12. The apparatus of claim 11, wherein the apparatus is configured to:

provide, to the survey vessel, the location information determined by the one or more location buoys; and

receive, from the survey vessel, steering information usable to adjust the steering mechanism to control the heading of the apparatus.

13. The apparatus of claim 12, wherein the location information includes first and second coordinates, wherein the first coordinate specifies a fore location of the apparatus, and wherein the second coordinate specifies an aft location of the apparatus.

14. The apparatus of claim 12, wherein the location information includes a heading value specifying a current heading of the apparatus.

15. The apparatus of claim 12, wherein the steering information includes a desired heading for the apparatus, and wherein the apparatus is configured to adjust the steering mechanism to achieve the desired heading.

16. The apparatus of claim 11, wherein the location buoys are configured to determine the location information by accessing a satellite positioning system.

17. The apparatus of claim 11, wherein the steering mechanism is coupled to an aft-most one of the at least two electrodes.

18. A computer readable medium having program instructions stored therein, wherein the program instructions are executable by a computer system to cause the computer system to perform operations comprising:

receiving a first set of heading information from a signal source towed in a body of water;

receiving a second set of heading information from a streamer towed in the body of water; and

steering the signal source based on the first and second sets of heading information.

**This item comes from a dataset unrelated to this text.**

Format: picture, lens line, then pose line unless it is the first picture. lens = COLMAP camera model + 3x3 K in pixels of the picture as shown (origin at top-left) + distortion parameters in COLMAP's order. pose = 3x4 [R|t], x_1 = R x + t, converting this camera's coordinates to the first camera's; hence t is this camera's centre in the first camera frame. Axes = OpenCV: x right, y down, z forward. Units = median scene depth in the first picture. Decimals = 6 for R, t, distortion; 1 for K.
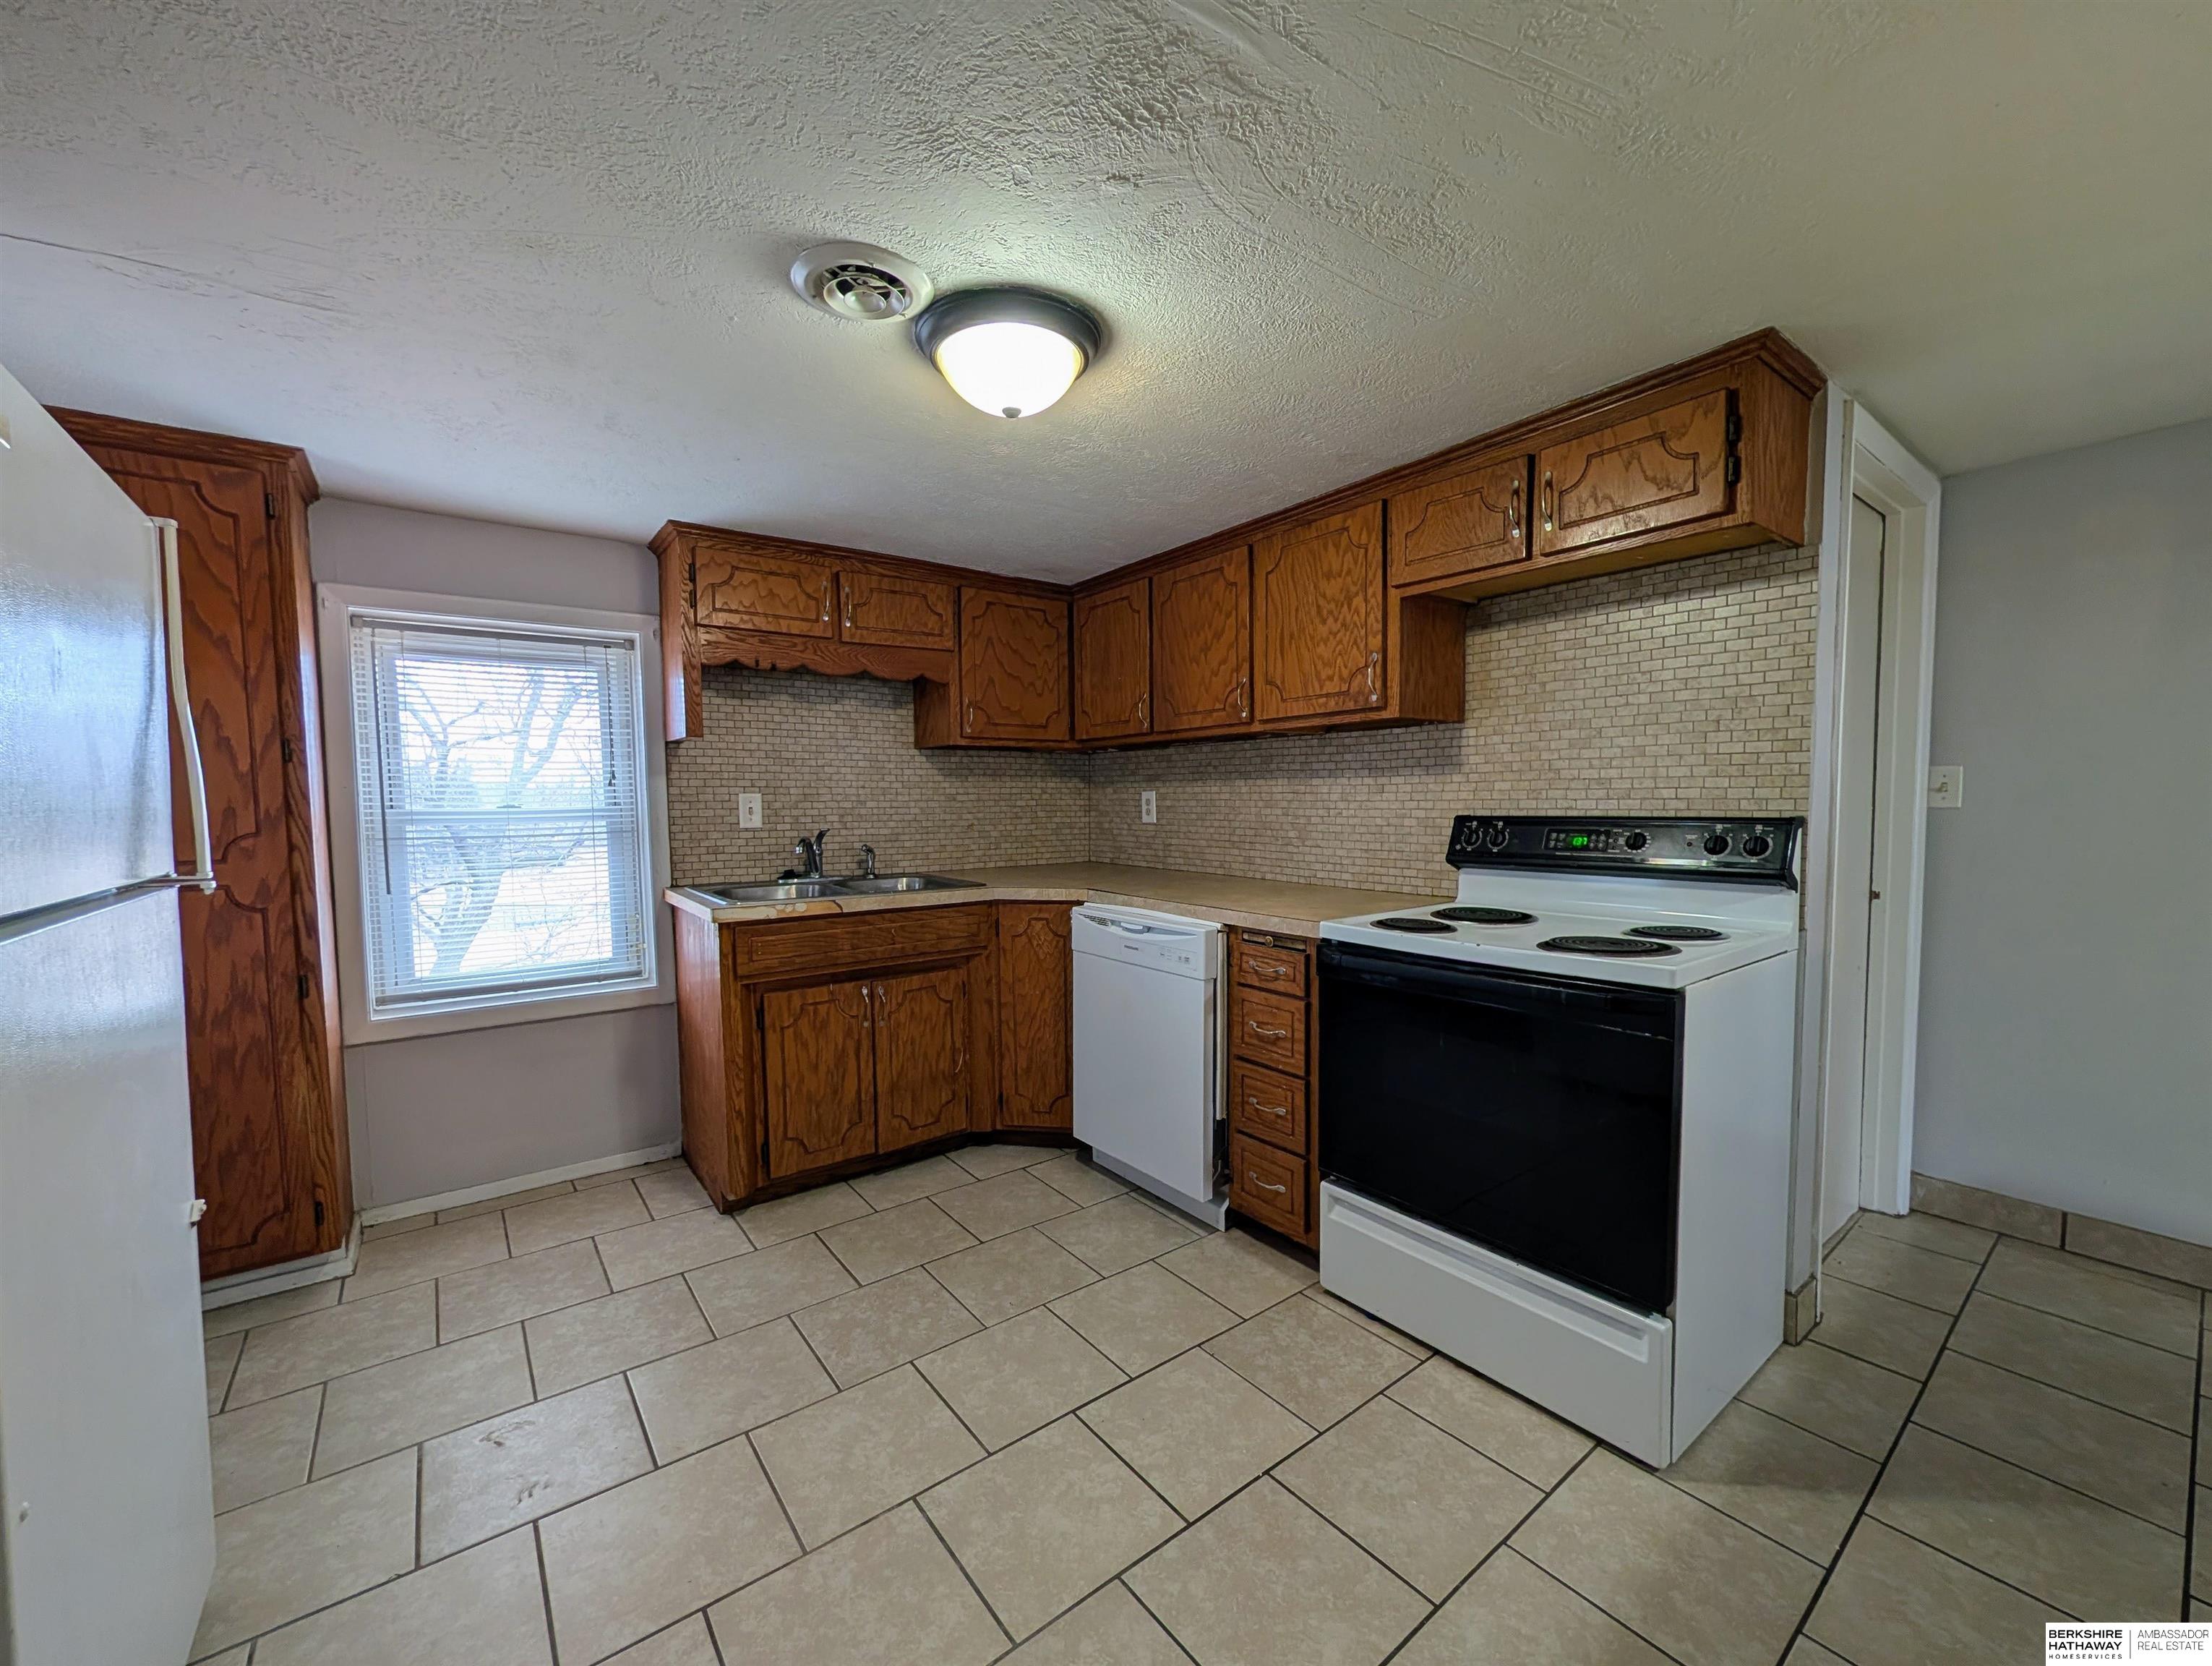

19. The computer readable medium of claim 18, wherein the first set of heading information includes a location of an aft electrode of the signal source and a location of a fore electrode of the signal source.

20. The computer readable medium of claim 19, wherein the locations are specified as coordinates having a respective latitude value and a respective longitude value.

21. The computer readable medium of claim 18, wherein the signal source is configured to emit a signal that is measured by the streamer, and wherein said steering includes steering the signal source in a manner that maximizes a signal strength of the signal at the streamer.

22. The computer readable medium of claim 18, wherein said steering includes providing steering commands to the steering mechanism of the signal source to cause an adjustment of a bearing of the signal source.

23. The computer readable medium of claim 18, wherein the computing system is a navigation system of the survey vessel, and wherein the operations further comprise adjusting a bearing of the survey vessel.

24. The computer readable medium of claim 18, wherein the operations further comprise:

determining an aggregate heading for a plurality of streamers towed as an array in the body of water; and

steering the signal source and one or more of the plurality of streamers based on the determined aggregate heading.

25. The computer readable medium of claim 18, wherein the operations further comprise:

detecting a deterioration in a signal quality of a signal measured by the streamer; and

adjusting the steering of the signal source in response to the detected deterioration.